**EXERCISE**
Return every one of the lines below word for word, leaving out the pictures.

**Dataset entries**
··········
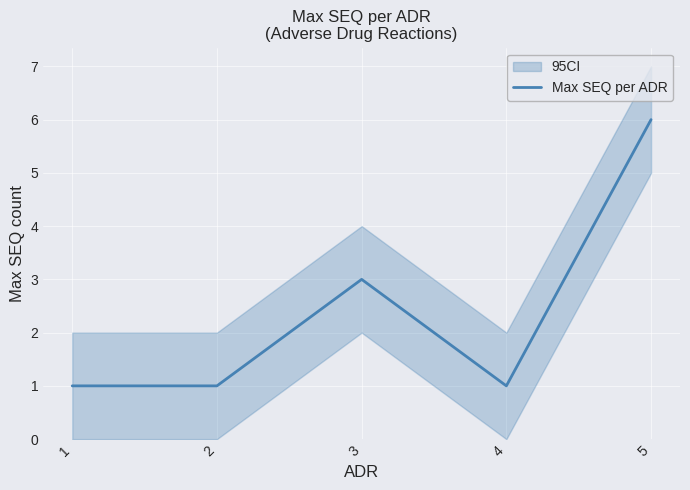

Is it true that the value at 3 is 4?

False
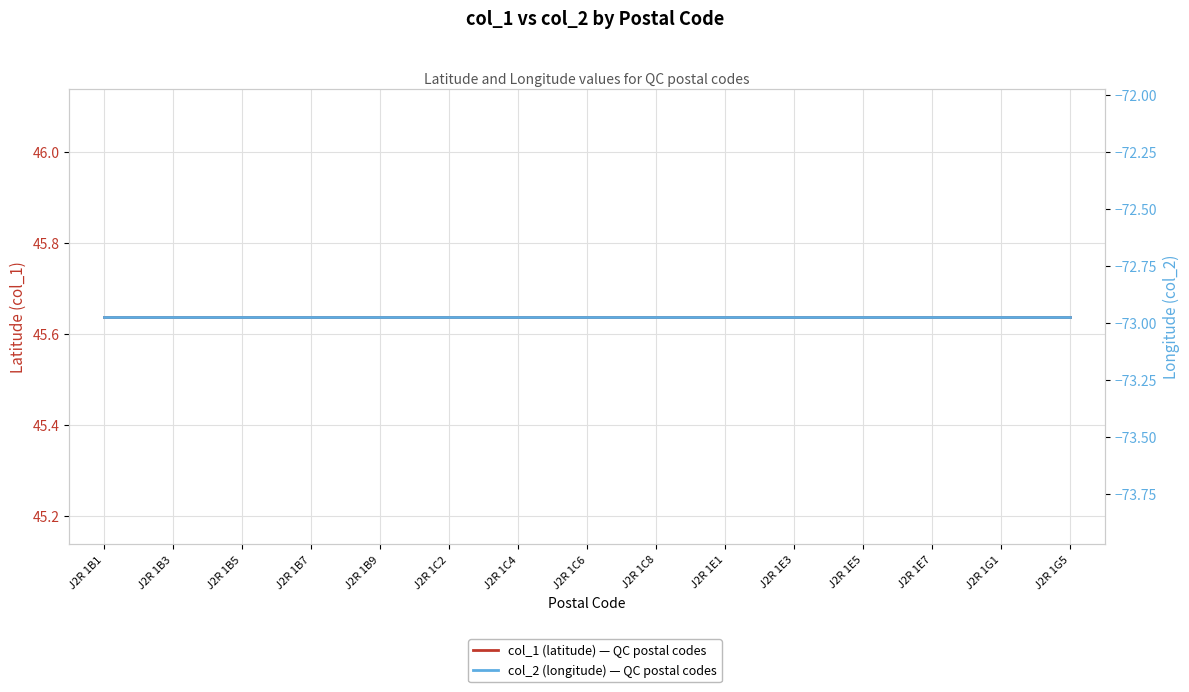

Count the number of categories in the chart.

15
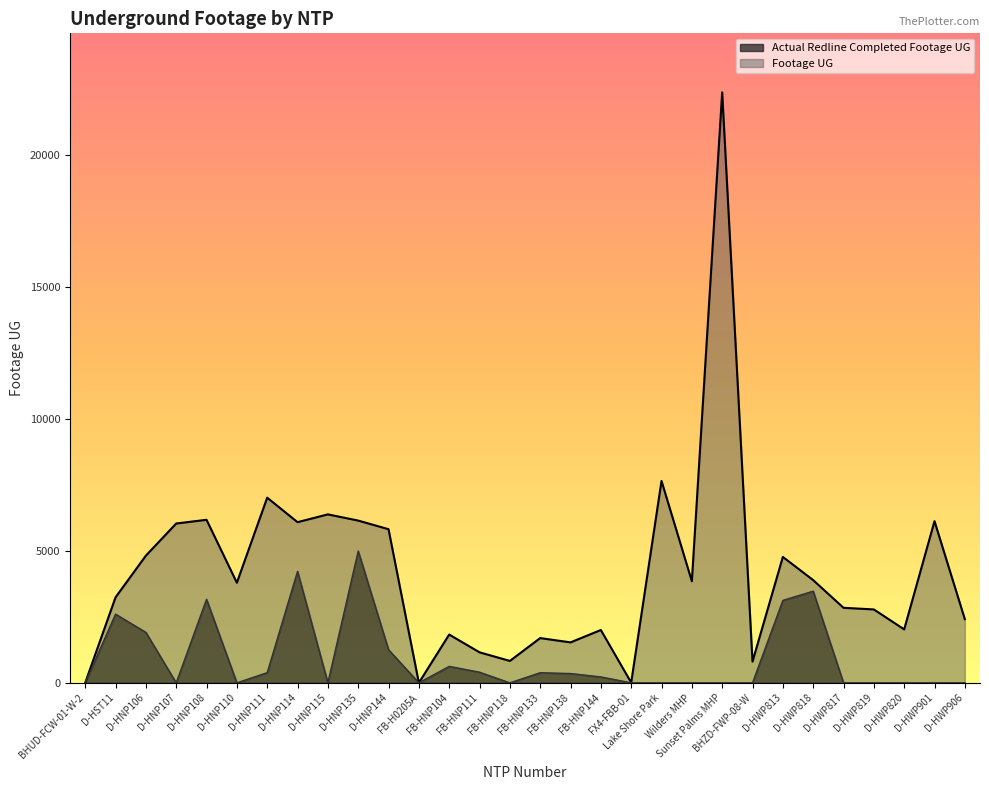

True or false: Footage UG and Actual Redline Completed intersect in this chart.

False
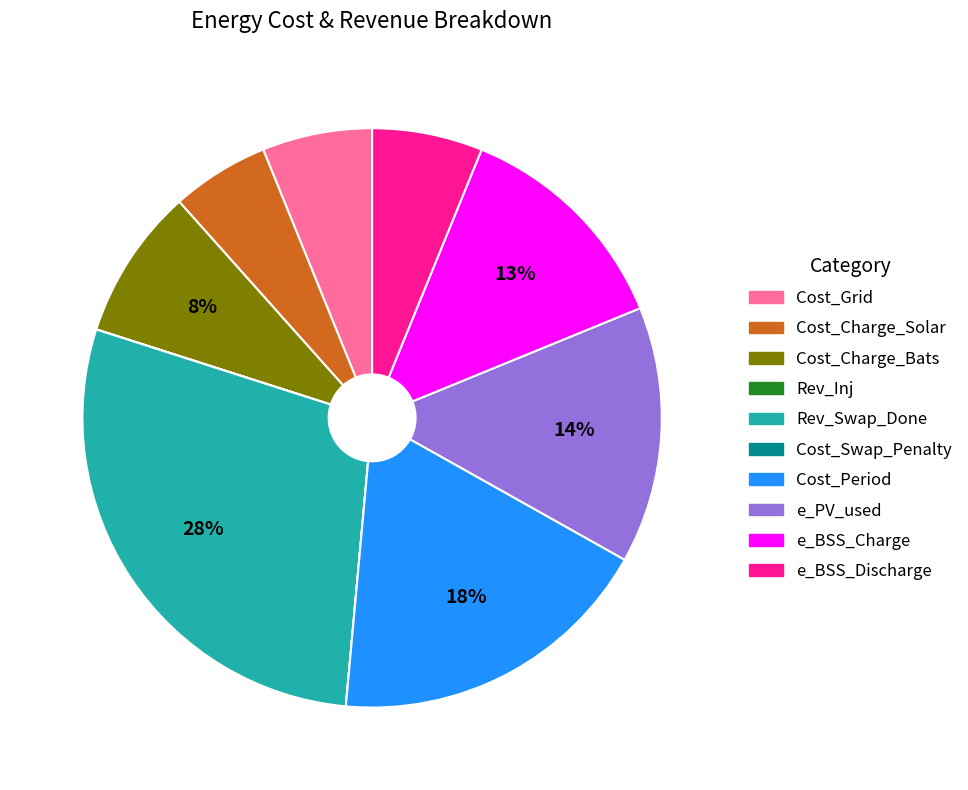

Is it true that e_PV_used is 1% of the pie?

False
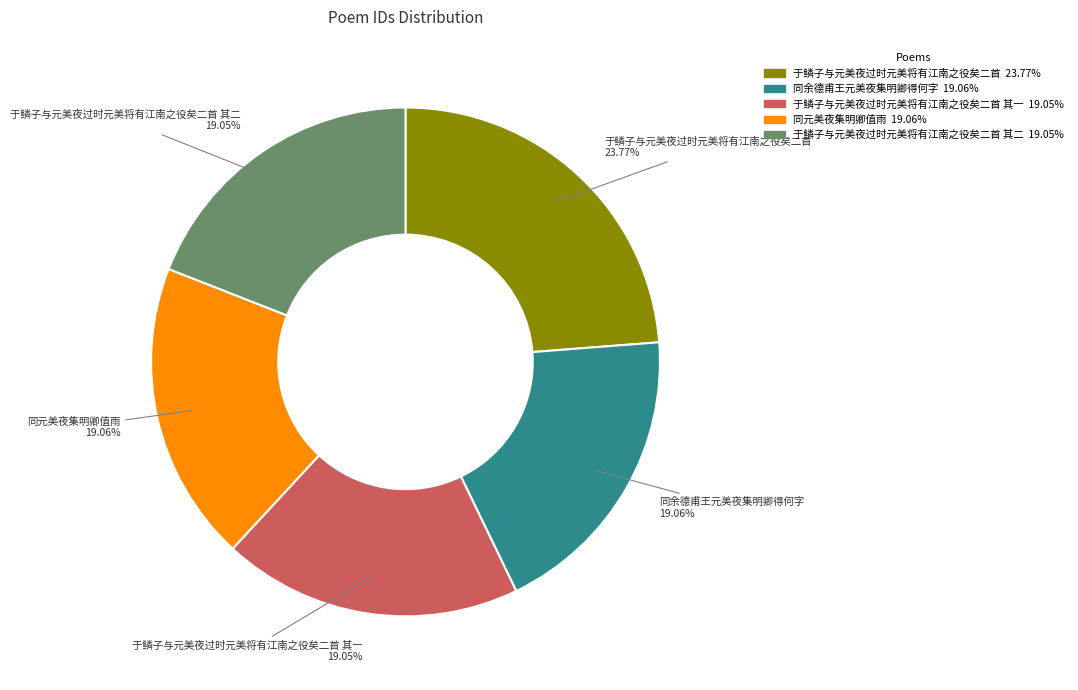

Does any single category account for the majority?

No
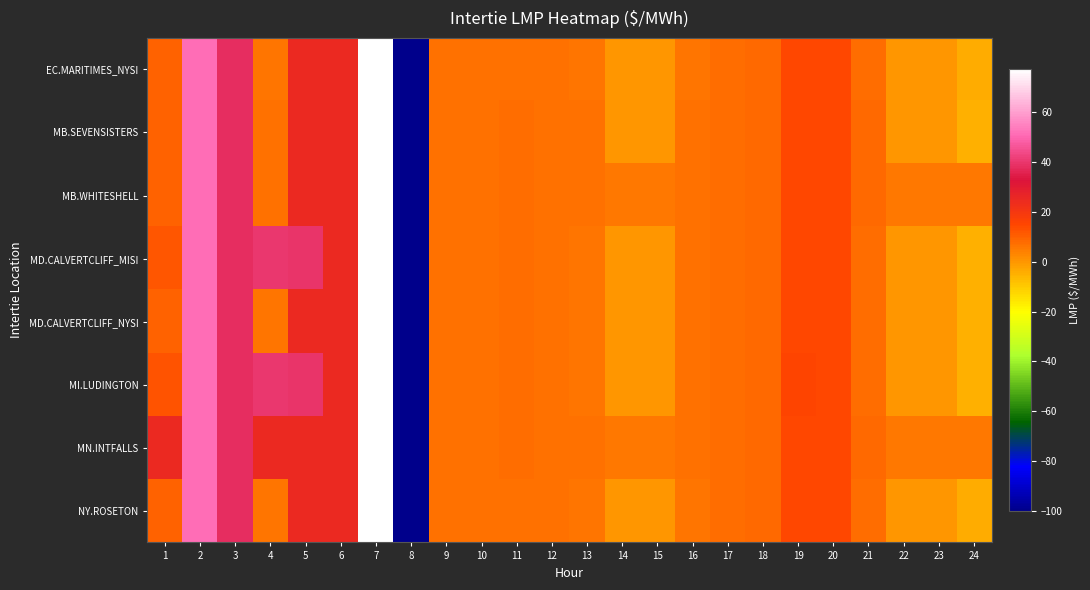

Reading left to right, transcribe all the data shown in this chart.

EC.MARITIMES_NYSI: 1=9.6	2=50.8	3=38.0	4=6.3	5=25.0	6=24.6	7=77.0	8=-100.0	9=6.6	10=6.8	11=7.2	12=6.8	13=6.4	14=0.0	15=0.0	16=6.5	17=7.3	18=8.1	19=14.5	20=14.4	21=7.7	22=0.0	23=-0.1	24=-4.5
MB.SEVENSISTERS: 1=9.9	2=51.0	3=38.1	4=6.7	5=25.1	6=24.6	7=77.0	8=-100.0	9=6.8	10=7.0	11=7.4	12=7.0	13=6.6	14=0.0	15=0.0	16=6.7	17=7.5	18=8.2	19=14.7	20=14.5	21=8.0	22=0.0	23=-0.1	24=-4.8
MB.WHITESHELL: 1=9.9	2=51.0	3=38.1	4=6.7	5=25.1	6=24.5	7=77.0	8=-100.0	9=6.8	10=7.0	11=7.4	12=7.0	13=6.6	14=5.8	15=5.8	16=6.7	17=7.5	18=8.2	19=14.7	20=14.5	21=8.0	22=5.8	23=5.8	24=5.8
MD.CALVERTCLIFF_MISI: 1=12.0	2=50.9	3=38.1	4=39.9	5=39.3	6=24.8	7=77.0	8=-100.0	9=6.7	10=6.9	11=7.2	12=6.9	13=6.4	14=0.0	15=0.0	16=6.6	17=7.3	18=8.2	19=14.7	20=14.6	21=7.8	22=0.0	23=-0.1	24=-4.5
MD.CALVERTCLIFF_NYSI: 1=9.8	2=50.9	3=38.1	4=6.4	5=25.1	6=24.8	7=77.0	8=-100.0	9=6.7	10=6.9	11=7.2	12=6.9	13=6.4	14=0.0	15=0.0	16=6.6	17=7.3	18=8.2	19=14.7	20=14.6	21=7.8	22=0.0	23=-0.1	24=-4.5
MI.LUDINGTON: 1=12.1	2=51.0	3=38.2	4=40.0	5=39.4	6=25.0	7=77.1	8=-100.0	9=6.7	10=6.9	11=7.3	12=7.0	13=6.5	14=0.0	15=0.0	16=6.7	17=7.4	18=8.3	19=14.9	20=14.7	21=7.9	22=0.0	23=-0.1	24=-4.6
MN.INTFALLS: 1=25.0	2=51.0	3=38.2	4=25.0	5=25.2	6=25.0	7=77.1	8=-100.0	9=6.8	10=7.1	11=7.5	12=7.1	13=6.7	14=5.8	15=5.8	16=6.7	17=7.5	18=8.1	19=14.7	20=14.4	21=8.1	22=5.8	23=5.8	24=5.7
NY.ROSETON: 1=9.6	2=50.8	3=38.0	4=6.3	5=25.0	6=24.6	7=77.0	8=-100.0	9=6.6	10=6.8	11=7.2	12=6.8	13=6.4	14=0.0	15=0.0	16=6.5	17=7.3	18=8.1	19=14.5	20=14.4	21=7.7	22=0.0	23=-0.1	24=-4.5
··········
**EXERCISE OUTPUT**
Is it true that the value at 3 is 4?

False

Count the number of categories in the chart.

15

True or false: Footage UG and Actual Redline Completed intersect in this chart.

False

Is it true that e_PV_used is 1% of the pie?

False

Does any single category account for the majority?

No

Reading left to right, transcribe all the data shown in this chart.

EC.MARITIMES_NYSI: 1=9.6	2=50.8	3=38.0	4=6.3	5=25.0	6=24.6	7=77.0	8=-100.0	9=6.6	10=6.8	11=7.2	12=6.8	13=6.4	14=0.0	15=0.0	16=6.5	17=7.3	18=8.1	19=14.5	20=14.4	21=7.7	22=0.0	23=-0.1	24=-4.5
MB.SEVENSISTERS: 1=9.9	2=51.0	3=38.1	4=6.7	5=25.1	6=24.6	7=77.0	8=-100.0	9=6.8	10=7.0	11=7.4	12=7.0	13=6.6	14=0.0	15=0.0	16=6.7	17=7.5	18=8.2	19=14.7	20=14.5	21=8.0	22=0.0	23=-0.1	24=-4.8
MB.WHITESHELL: 1=9.9	2=51.0	3=38.1	4=6.7	5=25.1	6=24.5	7=77.0	8=-100.0	9=6.8	10=7.0	11=7.4	12=7.0	13=6.6	14=5.8	15=5.8	16=6.7	17=7.5	18=8.2	19=14.7	20=14.5	21=8.0	22=5.8	23=5.8	24=5.8
MD.CALVERTCLIFF_MISI: 1=12.0	2=50.9	3=38.1	4=39.9	5=39.3	6=24.8	7=77.0	8=-100.0	9=6.7	10=6.9	11=7.2	12=6.9	13=6.4	14=0.0	15=0.0	16=6.6	17=7.3	18=8.2	19=14.7	20=14.6	21=7.8	22=0.0	23=-0.1	24=-4.5
MD.CALVERTCLIFF_NYSI: 1=9.8	2=50.9	3=38.1	4=6.4	5=25.1	6=24.8	7=77.0	8=-100.0	9=6.7	10=6.9	11=7.2	12=6.9	13=6.4	14=0.0	15=0.0	16=6.6	17=7.3	18=8.2	19=14.7	20=14.6	21=7.8	22=0.0	23=-0.1	24=-4.5
MI.LUDINGTON: 1=12.1	2=51.0	3=38.2	4=40.0	5=39.4	6=25.0	7=77.1	8=-100.0	9=6.7	10=6.9	11=7.3	12=7.0	13=6.5	14=0.0	15=0.0	16=6.7	17=7.4	18=8.3	19=14.9	20=14.7	21=7.9	22=0.0	23=-0.1	24=-4.6
MN.INTFALLS: 1=25.0	2=51.0	3=38.2	4=25.0	5=25.2	6=25.0	7=77.1	8=-100.0	9=6.8	10=7.1	11=7.5	12=7.1	13=6.7	14=5.8	15=5.8	16=6.7	17=7.5	18=8.1	19=14.7	20=14.4	21=8.1	22=5.8	23=5.8	24=5.7
NY.ROSETON: 1=9.6	2=50.8	3=38.0	4=6.3	5=25.0	6=24.6	7=77.0	8=-100.0	9=6.6	10=6.8	11=7.2	12=6.8	13=6.4	14=0.0	15=0.0	16=6.5	17=7.3	18=8.1	19=14.5	20=14.4	21=7.7	22=0.0	23=-0.1	24=-4.5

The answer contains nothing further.